PDX’s Indie Rock Band' Blind Pilot Shows a Busy Summer On The Road Has Seasoned Them To Perfection
by Adam E. Smith
Aug 23, 2012 | 909 views | 0 0 comments | 9 9 recommendations | email to a friend | print

Telluride, Sheridan Opera House Gets Third Helping of Oregon’s Blind Pilot 

As if personifying a pilgrimage into the religion of music, the subtle rolling snare drum and acoustic chords of the “Keep You Right” intro were aglide under the warm voice of Israel Nebeker. Before reaching the uplifting chorus, the two founding members were joined on the instrumental journey by a rush of full sounding banjo, stand up bass, vibraphone, and keyboard support. For Blind Pilot, the organic growth from a minimalist twosome to a resounding sextet of multi-instrumentalist has extended beyond the song, and represents their entire sonic meta-game. As the Oregonian outfit notched lo-fi indie ballad after ballad to start the show, studio tracks like “Oviedo” and “Just One” came to life as philosophical mantras that compelled the full room of listeners in the Sheridan Opera House to hang on every word.  

The transparent worldly observations vocalized by Nebeker paint him as one of the more profound frontman to never use gimmicks. This is not said lightly, and beyond inviting the crowd to dance during the lively “I Know” and “Things I Cannot Recall,” all eyes and ears honed in on the acoustic guitarist as he intelligently serenaded. “Up and down, this is kind of like church,” drummer Ryan Dobrowski playfully remarked about the patrons returning to their seats. A member of the crowd enthusiastically retorted, “this is better than church!” before the band veered into the regenerative tale of life’s cycle on “White Apple.” The worthy hits like “Half Moon” kept the same introspective tone, while passionately tackling the familiarity of love lost and found with the profound reminder, “so hold high how faint your reasons, don’t forget you come from nothing.” 

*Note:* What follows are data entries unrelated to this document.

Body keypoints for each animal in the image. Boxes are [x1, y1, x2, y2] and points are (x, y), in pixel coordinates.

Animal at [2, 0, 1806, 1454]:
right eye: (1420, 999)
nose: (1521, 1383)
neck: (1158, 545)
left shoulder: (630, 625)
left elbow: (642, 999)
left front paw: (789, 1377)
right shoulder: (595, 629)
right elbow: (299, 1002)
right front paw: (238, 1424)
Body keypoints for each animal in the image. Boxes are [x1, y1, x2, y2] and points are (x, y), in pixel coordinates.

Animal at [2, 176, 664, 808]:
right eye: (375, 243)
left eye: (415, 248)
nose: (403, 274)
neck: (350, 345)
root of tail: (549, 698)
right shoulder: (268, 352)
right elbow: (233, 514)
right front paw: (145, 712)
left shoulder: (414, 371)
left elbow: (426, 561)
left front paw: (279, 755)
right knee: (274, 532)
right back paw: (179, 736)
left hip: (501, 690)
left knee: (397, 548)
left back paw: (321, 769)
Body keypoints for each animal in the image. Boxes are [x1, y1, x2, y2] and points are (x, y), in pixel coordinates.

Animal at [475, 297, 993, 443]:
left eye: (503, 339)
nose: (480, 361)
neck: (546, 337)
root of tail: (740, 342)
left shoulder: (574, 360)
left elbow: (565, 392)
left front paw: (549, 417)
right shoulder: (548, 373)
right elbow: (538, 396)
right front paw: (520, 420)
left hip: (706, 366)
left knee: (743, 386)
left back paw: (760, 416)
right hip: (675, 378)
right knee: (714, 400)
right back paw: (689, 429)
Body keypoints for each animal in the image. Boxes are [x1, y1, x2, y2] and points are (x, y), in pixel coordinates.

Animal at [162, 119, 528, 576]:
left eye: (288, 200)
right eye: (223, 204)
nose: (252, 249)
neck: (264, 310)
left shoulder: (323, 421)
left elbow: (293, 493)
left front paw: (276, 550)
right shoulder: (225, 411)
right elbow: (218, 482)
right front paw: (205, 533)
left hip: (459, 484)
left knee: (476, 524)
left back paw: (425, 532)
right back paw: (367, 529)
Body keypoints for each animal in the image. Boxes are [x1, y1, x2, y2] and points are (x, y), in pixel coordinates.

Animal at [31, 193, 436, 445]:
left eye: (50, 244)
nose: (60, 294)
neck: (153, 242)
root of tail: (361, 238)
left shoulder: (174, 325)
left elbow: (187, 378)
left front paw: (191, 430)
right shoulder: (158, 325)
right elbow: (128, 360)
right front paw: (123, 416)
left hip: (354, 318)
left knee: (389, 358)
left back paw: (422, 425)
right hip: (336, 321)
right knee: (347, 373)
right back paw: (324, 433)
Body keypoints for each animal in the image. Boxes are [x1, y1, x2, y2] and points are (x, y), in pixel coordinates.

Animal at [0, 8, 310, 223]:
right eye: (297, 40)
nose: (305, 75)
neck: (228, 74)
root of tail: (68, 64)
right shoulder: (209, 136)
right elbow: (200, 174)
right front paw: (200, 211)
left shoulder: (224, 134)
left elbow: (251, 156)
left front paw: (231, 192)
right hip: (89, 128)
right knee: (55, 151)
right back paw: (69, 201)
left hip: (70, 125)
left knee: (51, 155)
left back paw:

During “New York” a surprise harmonium was wheeled in front of Nebecker, and the hybrid accordion-piano tone was the sole foundation for a poem that subliminally depicted life’s trials as railroad ties capable of being broken. The lyrics “I got wise, and I got old, not once did I fall, so don’t you now” were repeated by the band as the instrumental died out and a silence fell upon the room. Being sure to keep emotions intact for what was surely a fragile audience, Nebecker called an audible on their encore. He playfully dedicated The Kinks’ “Strangers” to Telluride’s infamous Eric Kourf saying, “I don’t know him, but I sure have heard a lot about him.” Seemingly aware of the building pattern, the band then completed their three song encore, of their third appearance in Telluride, with a triumphant rendition of “3 Rounds And a Sound.”